Re: [PATCH V2 2/3] arch_topology: Avoid use-after-free for scale_freq_data

From: Viresh Kumar
Date: Wed Jun 16 2021 - 23:06:20 EST


On 16-06-21, 13:00, Ionela Voinescu wrote:
> I would agree if it wasn't for the fact that the driver provides the
> set_freq_scale() implementation that ends up using driver internal data
> which could have been freed by the driver's own .exit()/stop_cpu()
> callbacks. The API and the generic implementation has the responsibility
> of making sure of sane access to its own structures.

How do you see timer core or workqueue core then ? Why do they make
sure they don't end up calling user's function once we ask them not to
?

And also scheduler's own util update mechanism, the exact thing
happens there. Users (cpufreq governors) call
cpufreq_add_update_util_hook() and cpufreq_remove_update_util_hook()
to pass their own data structure "struct update_util_data", which has
ia callback within. This is what happens from scheduler's context in
those cases.

static inline void cpufreq_update_util(struct rq *rq, unsigned int flags)
{
struct update_util_data *data;

data = rcu_dereference_sched(*per_cpu_ptr(&cpufreq_update_util_data,
cpu_of(rq)));
if (data)
data->func(data, rq_clock(rq), flags);
}

Also note that some kind of synchronisation mechanism is indeed
required between topology_set_scale_freq_source() and
topology_clear_scale_freq_source(), there is no race there today,
sure, but this is an API which is made generic.

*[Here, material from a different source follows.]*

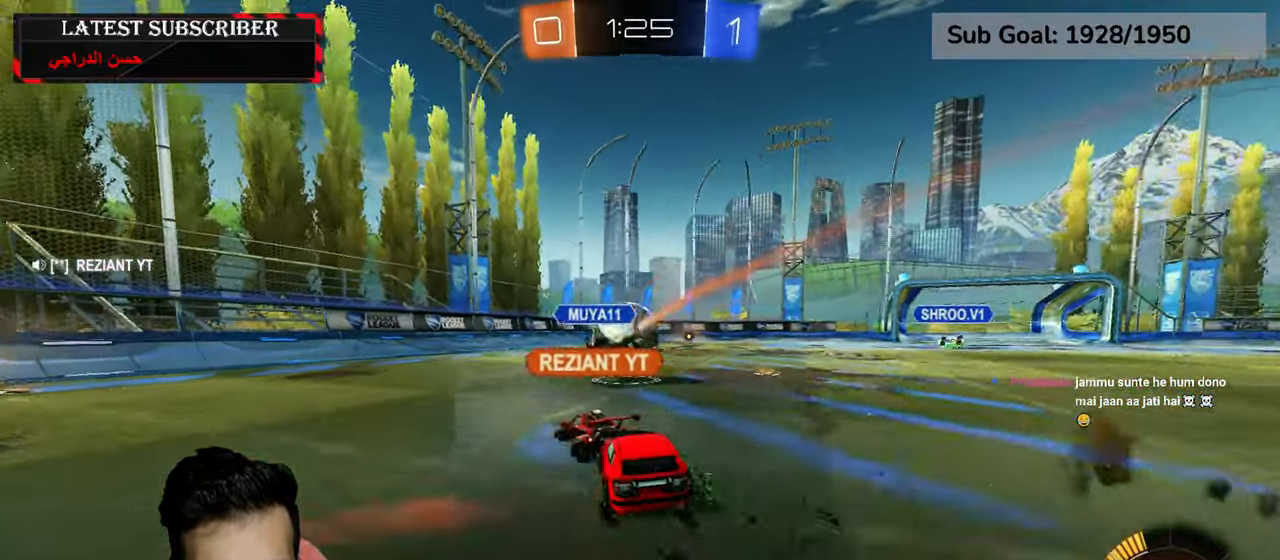
{"dt_ms": 500, "buttons": ["R1"], "left_stick": "down-right", "right_stick": "center", "events": [[67, "left_stick", "down-left"], [217, "left_stick", "down-right"]]}
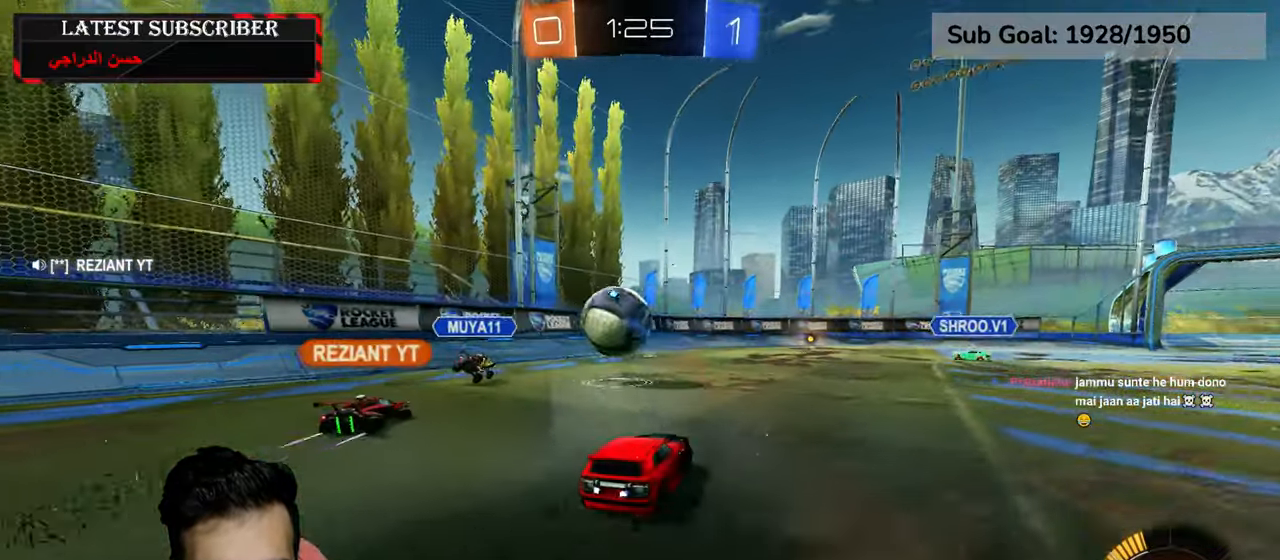
{"dt_ms": 500, "buttons": ["R1"], "left_stick": "down-right", "right_stick": "center", "events": []}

> Even if we would want to keep drivers from shooting themselves in the
> foot, I would prefer we postpone it until we have more users for this,
> before we add any synchronisation mechanisms to functionality called
> on the tick.

The rcu mechanism is very much used in the scheduler itself because it
is lightweight. Honestly I don't even see any other way (w.r.t.
locking) users can fix it at their end. They don't know which was the
last tick that used their callback.

> Let's see if there's a less invasive solution to fix CPPC for now, what
> do you think?

For me, this change is required in the API despite how CPPC ends up
using it. Else we are failing at defining the API itself IMHO.

--
viresh